SFEM-4DP: A strain-based finite element model for 4D printing

Abstract

Four-dimensional (4D) printing extends three-dimensional (3D) printing by adding a time-based dimension, allowing printed structures to change and adapt over time. This smart behavior is built into smart materials during printing and activated by external stimuli. Unlike 3D-printed static structures, 4D-printed structures evolve, offering dynamic functionality for various applications. This study opens up new avenues for efficient modeling of 4D-printed structures by introducing a Strain-based Finite Element Model for 4D Printing (SFEM-4DP) that predicts time-dependent deformation behavior. By incorporating viscoelastic effects and nonlinear Green strain formulation, the proposed model captures large deformations while simplifying the modeling process and reducing the need for extensive parameter identification. A simulation tool is developed to implement the model and facilitate practical 4D printing predictions. Several numerical simulation cases are used to demonstrate the model’s flexibility and efficiency. The experimental verification include hydrogel doughnuts and bilayer composites of thermoplastic polyurethane (TPU) and hydrogel, demonstrating the model’s capability of dynamic deformation prediction.
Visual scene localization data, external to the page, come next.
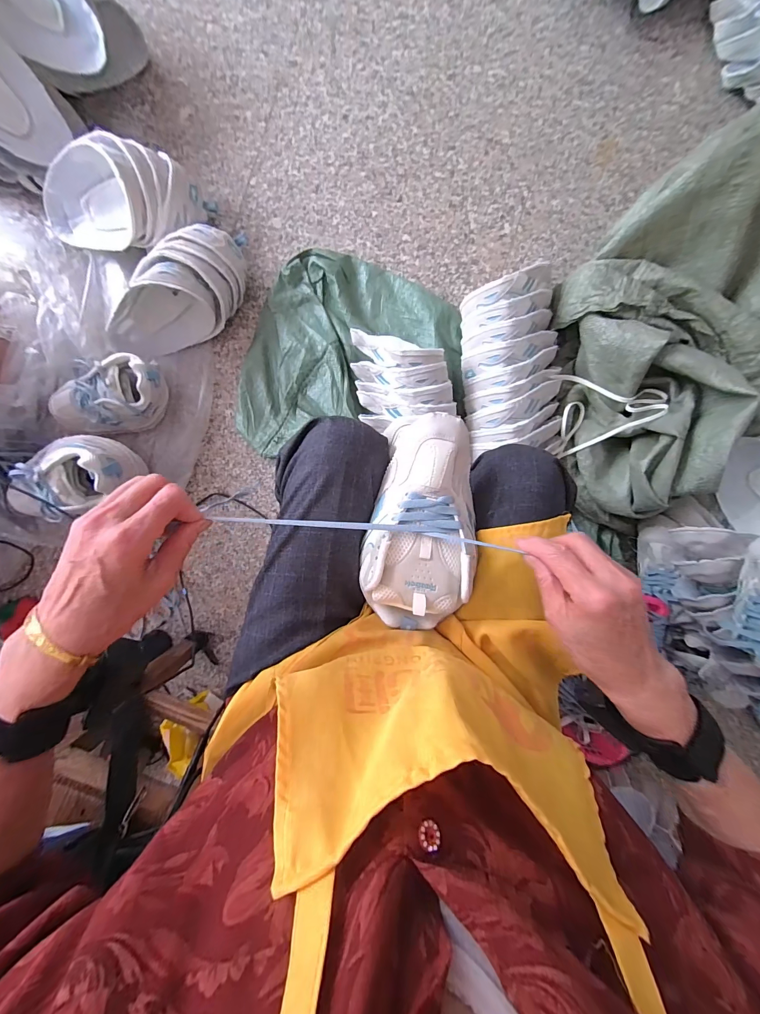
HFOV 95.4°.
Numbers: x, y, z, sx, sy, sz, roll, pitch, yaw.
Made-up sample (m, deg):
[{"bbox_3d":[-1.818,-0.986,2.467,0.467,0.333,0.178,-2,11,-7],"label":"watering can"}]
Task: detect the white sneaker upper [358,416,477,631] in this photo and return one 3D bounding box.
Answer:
[{"bbox_3d":[0.045,0.017,0.359,0.119,0.057,0.215,3,92,-1],"label":"white sneaker upper"}]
Finally, two application cases of soft robotics-a transformable wheel and a soft gripper-are demonstrated based on the bilayer composites. • A strain-based model is proposed to simplify modeling in 4D printing. • Nonlinear Green strain is used to capture large deformations. • A simulation tool is developed for 4D printing prediction. • Results validate the model’s capability in predicting dynamic deformation. • Further applications in soft robotics are provided.